Turk J Med Sci. 2024 Jun 17;54(5):1033-1042. doi: 10.55730/1300-0144.5882. eCollection 2024.
BACKGROUND/AIM: Fall risk assessment is crucial for older adults because falls are associated with morbidity and mortality. This study investigated the relationship of gait speed (GS) and handgrip strength (HGS) with falls and assessed whether cognition mediates this causality.
The study was conducted in a tertiary referral geriatric outpatient clinic. The physical performance of participants was evaluated by GS and HGS. All falls in the previous year were noted and factors associated with falls were analyzed using multivariate regression analysis.
A total of 1018 older adults with a mean age of 78.8 ± 7.2 years, 64.2% of whom were female, were stratified into two groups: those who were cognitively impaired (n = 331) and those who were cognitively healthy (n = 660).
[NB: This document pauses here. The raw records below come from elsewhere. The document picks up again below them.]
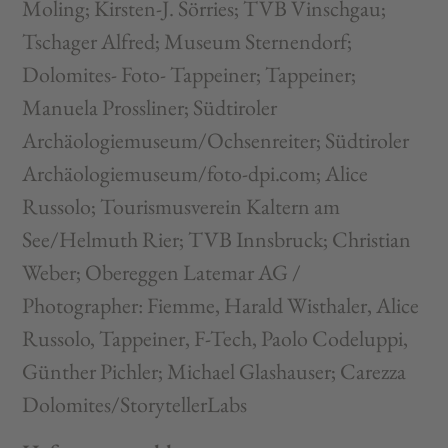
Moling; Kirsten-J. Sörries; TVB Vinschgau;
Tschager Alfred; Museum Sternendorf;
Dolomites- Foto- Tappeiner; Tappeiner;
Manuela Prossliner; Südtiroler
Archäologiemuseum/Ochsenreiter; Südtiroler
Archäologiemuseum/foto-dpi.com; Alice
Russolo; Tourismusverein Kaltern am
See/Helmuth Rier; TVB Innsbruck; Christian
Weber; Obereggen Latemar AG /
Photographer: Fiemme, Harald Wisthaler, Alice
Russolo, Tappeiner, F-Tech, Paolo Codeluppi,
Günther Pichler;
Michael Glashauser; Carezza
Dolomites/StorytellerLabs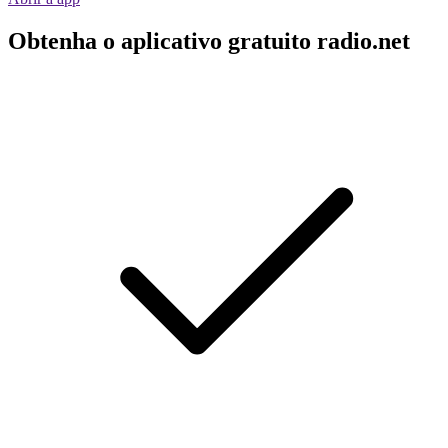
Obtenha o aplicativo gratuito radio.net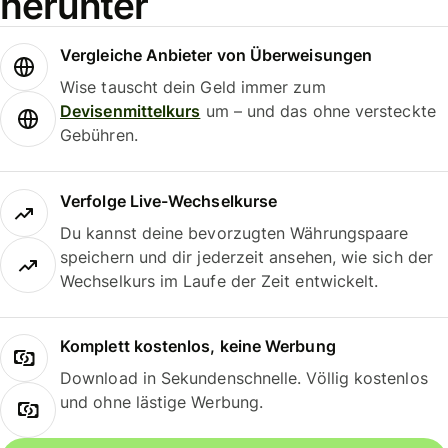
herunter
Vergleiche Anbieter von Überweisungen
Wise tauscht dein Geld immer zum
Devisenmittelkurs
um – und das ohne versteckte
Gebühren.
Verfolge Live-Wechselkurse
Du kannst deine bevorzugten Währungspaare
speichern und dir jederzeit ansehen, wie sich der
Wechselkurs im Laufe der Zeit entwickelt.
Komplett kostenlos, keine Werbung
Download in Sekundenschnelle. Völlig kostenlos
und ohne lästige Werbung.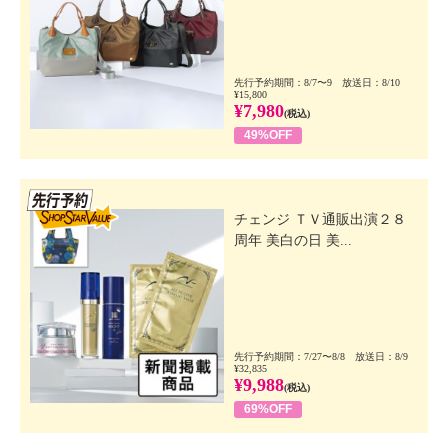
先行予約期間：8/7〜9 放送日：8/10
¥15,800
¥7,980
(税込)
49%OFF
先行SSV
チェンジ ＴＶ通販出演２８
周年 美白の日 美...
先行予約期間：7/27〜8/8 放送日：8/9
¥32,835
¥9,988
(税込)
69%OFF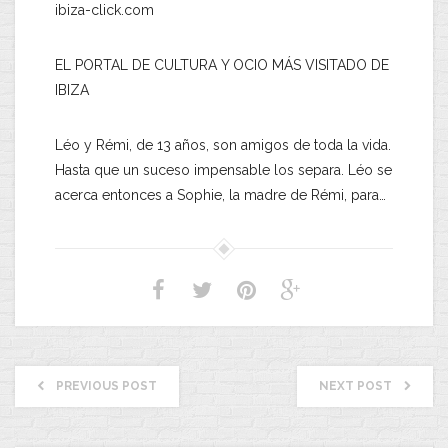
ibiza-click.com
EL PORTAL DE CULTURA Y OCIO MÁS VISITADO DE
IBIZA
Léo y Rémi, de 13 años, son amigos de toda la vida.
Hasta que un suceso impensable los separa. Léo se
acerca entonces a Sophie, la madre de Rémi, para…
PREVIOUS POST
NEXT POST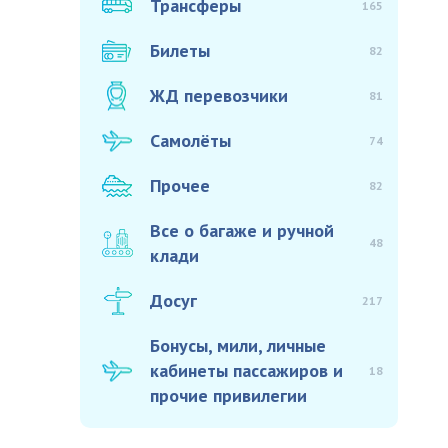
Трансферы
165
Билеты
82
ЖД перевозчики
81
Самолёты
74
Прочее
82
Все о багаже и ручной
48
клади
Досуг
217
Бонусы, мили, личные
кабинеты пассажиров и
18
прочие привилегии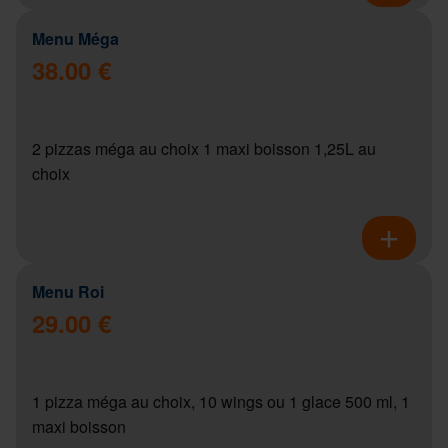
Menu Méga
38.00 €
2 pizzas méga au choix 1 maxi boisson 1,25L au
choix
Menu Roi
29.00 €
1 pizza méga au choix, 10 wings ou 1 glace 500 ml, 1
maxi boisson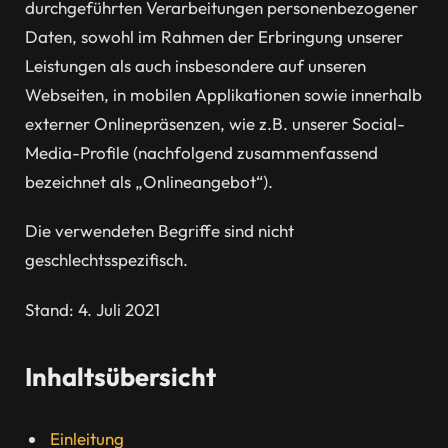
durchgeführten Verarbeitungen personenbezogener
Daten, sowohl im Rahmen der Erbringung unserer
Leistungen als auch insbesondere auf unseren
Webseiten, in mobilen Applikationen sowie innerhalb
externer Onlinepräsenzen, wie z.B. unserer Social-
Media-Profile (nachfolgend zusammenfassend
bezeichnet als „Onlineangebot“).
Die verwendeten Begriffe sind nicht
geschlechtsspezifisch.
Stand: 4. Juli 2021
Inhaltsübersicht
Einleitung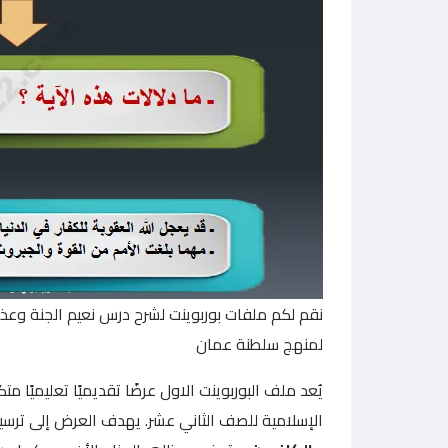
نقم لكم ملفات بوربوينت لشرح درس نعيم الجنة وعذاب
لمنهج سلطنة عمان
يُعد ملف البوربوينت الاول عرضًا تقديميًا تعليميًا 
الإسلامية للصف الثاني عشر. يهدف العرض إلى ترسيخ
In the study population, 22.8% (n = 226) had a history of falls in the previous year. The rates of low GS and HGS were 29.1% and 80.6%, respectively. After adjusting for confounding factors, low GS (OR = 2.01, 95% CI: 1.10-3.77, p = 0.019), low HGS (OR = 3.57, 95% CI: 1.10-11.35, p = 0.038), and low GS plus low HGS (OR = 4.52, 95% CI: 1.14-15.78, p = 0.024) in the cognitively impaired group and low GS (OR = 2.13, 95% CI: 1.39-3.52, p = 0.003) in the cognitively healthy group were independently associated with falls.
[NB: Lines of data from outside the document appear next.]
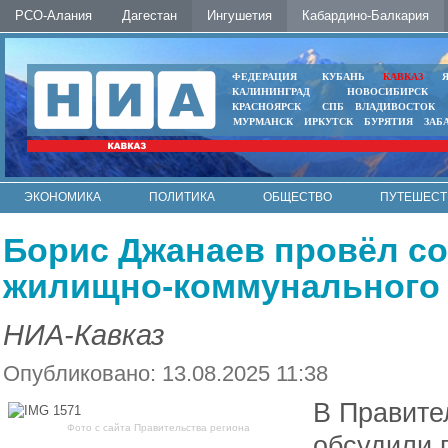
РСО-Алания
Дагестан
Ингушетия
Кабардино-Балкария
ФЕДЕРАЦИЯ
КУБАНЬ
КАВКАЗ
КАЛИНИНГРАД
НОВОСИБИРСК
КРАСНОЯРСК
СПБ
ВЛАДИВОСТОК
МУРМАНСК
ИРКУТСК
БУРЯТИЯ
ЗАБ
ЭКОНОМИКА
ПОЛИТИКА
ОБЩЕСТВО
ПУТЕШЕСТ
ИНТЕРНЕТ
ФОТО
АВТО
КОНТАКТЫ
Борис Джанаев провёл с
жилищно-коммунального 
НИА-Кавказ
Опубликовано: 13.08.2025 11:38
В Правите
Фото с сайта Правительства региона
обсудили 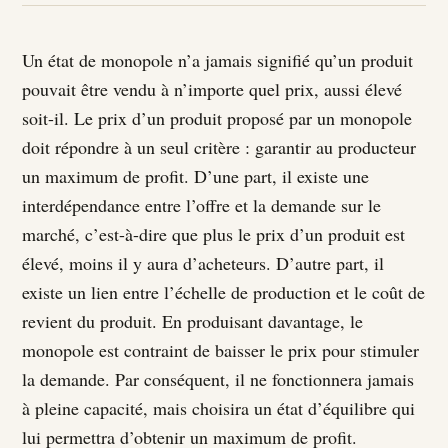
Un état de monopole n’a jamais signifié qu’un produit
pouvait être vendu à n’importe quel prix, aussi élevé
soit-il. Le prix d’un produit proposé par un monopole
doit répondre à un seul critère : garantir au producteur
un maximum de profit. D’une part, il existe une
interdépendance entre l’offre et la demande sur le
marché, c’est-à-dire que plus le prix d’un produit est
élevé, moins il y aura d’acheteurs. D’autre part, il
existe un lien entre l’échelle de production et le coût de
revient du produit. En produisant davantage, le
monopole est contraint de baisser le prix pour stimuler
la demande. Par conséquent, il ne fonctionnera jamais
à pleine capacité, mais choisira un état d’équilibre qui
lui permettra d’obtenir un maximum de profit.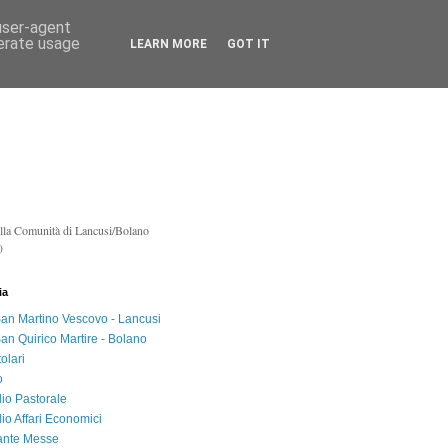
 user-agent
nerate usage
LEARN MORE
GOT IT
lla Co
munità di Lancusi/Bolano
)
ia
an Martino Vescovo - Lancusi
an Quirico Martire - Bolano
tolari
o
lio Pastorale
lio Affari Economici
ante Messe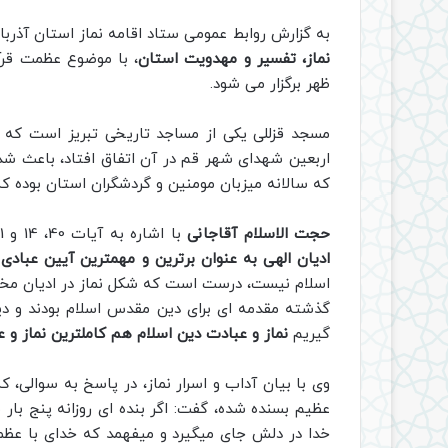
به گزارش روابط عمومی ستاد اقامه نماز استان آذرب
نماز، تفسیر و مهدویت استان
، با موضوع عظمت قرآن 
ظهر برگزار می شود.
اربعین شهدای شهر قم در آن اتفاق افتاد، باعث شد
که سالانه میزبان مومنین و گردشگران استان بوده که
حجت الاسلام آقاجانی
با اشاره به آیات 40، 14 و 31، سوره های ابراهیم، طه و مریم، گفت:
ادیان الهى به عنوان برترین و مهمترین آیین عبادى
اسلام نیست، درست است که شکل نماز در ادیان مخت
گذشته مقدمه ای برای دین مقدس اسلام بودند و دین
گیریم
نماز و عبادت دین اسلام هم کاملترین نماز و 
وی با بیان آداب و اسرار نماز، در پاسخ به سوالی، که
عظیم بسنده شده، گفت: اگر بنده ای روزانه پنج بار م
خدا در دلش جای میگیرد و میفهمد که خدای با ع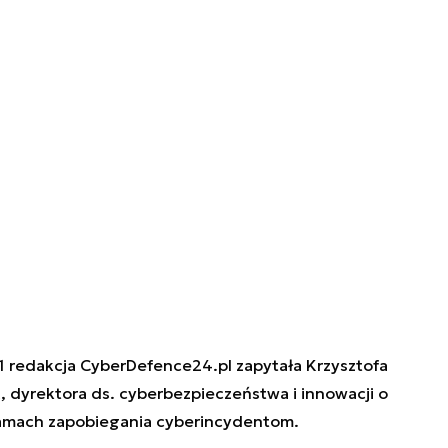
 redakcja CyberDefence24.pl zapytała Krzysztofa
, dyrektora ds. cyberbezpieczeństwa i innowacji o
ramach zapobiegania cyberincydentom.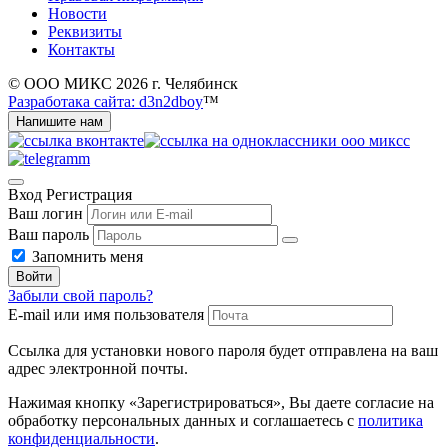
Новости
Реквизиты
Контакты
© ООО МИКС 2026 г. Челябинск
Разработака сайта: d3n2dboy
™
Напишите нам
Вход
Регистрация
Ваш логин
Ваш пароль
Запомнить меня
Войти
Забыли свой пароль?
E-mail или имя пользователя
Ссылка для установки нового пароля будет отправлена ​​на ваш
адрес электронной почты.
Нажимая кнопку «Зарегистрироваться», Вы даете согласие на
обработку персональных данных и соглашаетесь с
политика
конфиденциальности
.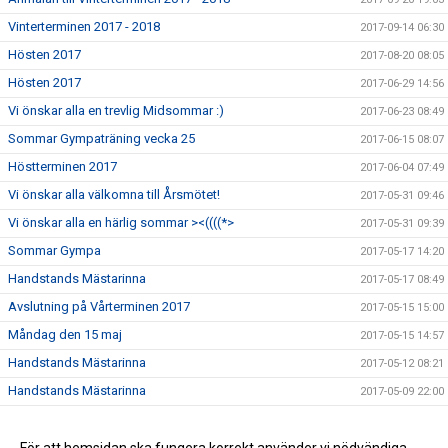
Vinterterminen 2017 - 2018
2017-09-14 06:30
Hösten 2017
2017-08-20 08:05
Hösten 2017
2017-06-29 14:56
Vi önskar alla en trevlig Midsommar :)
2017-06-23 08:49
Sommar Gympaträning vecka 25
2017-06-15 08:07
Höstterminen 2017
2017-06-04 07:49
Vi önskar alla välkomna till Årsmötet!
2017-05-31 09:46
Vi önskar alla en härlig sommar ><((((*>
2017-05-31 09:39
Sommar Gympa
2017-05-17 14:20
Handstands Mästarinna
2017-05-17 08:49
Avslutning på Vårterminen 2017
2017-05-15 15:00
Måndag den 15 maj
2017-05-15 14:57
Handstands Mästarinna
2017-05-12 08:21
Handstands Mästarinna
2017-05-09 22:00
Årsmöte
2017-05-08 14:26
1 maj
2017-04-30 07:38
GS is an efficient and practical assessment tool for identifying older adults at risk of falls regardless of their cognitive status.
背景/目的: 对于老年人来说,跌倒风险评估至关重要,因为跌倒与发病率和死亡率有关。本研究调查了步速(GS)和握力(HGS)与跌倒的关系,并评估了认知是否介导了这种因果关系。
该研究在一家三级转诊老年门诊进行。通过 GS 和 HGS 评估参与者的身体表现。记录了前一年的所有跌倒事件,并使用多元回归分析分析了与跌倒相关的因素。
共有 1018 名平均年龄为 78.8 ± 7.2 岁的老年人参加了研究,其中 64.2%为女性,他们被分为两组:认知障碍组(n = 331)和认知健康组(n = 660)。在研究人群中,22.8%(n = 226)在过去一年中有跌倒史。低 GS 和 HGS 的发生率分别为 29.1%和 80.6%。在调整混杂因素后,认知障碍组中低 GS(OR = 2.01,95%CI:1.10-3.77,p = 0.019)、低 HGS(OR = 3.57,95%CI:1.10-11.35,p = 0.038)和低 GS 加低 HGS(OR = 4.52,95%CI:1.14-15.78,p = 0.024),以及认知健康组中低 GS(OR = 2.13,95%CI:1.39-3.52,p = 0.003)与跌倒独立相关。
GS 是一种有效且实用的评估工具,可用于识别有跌倒风险的老年人,无论其认知状态如何。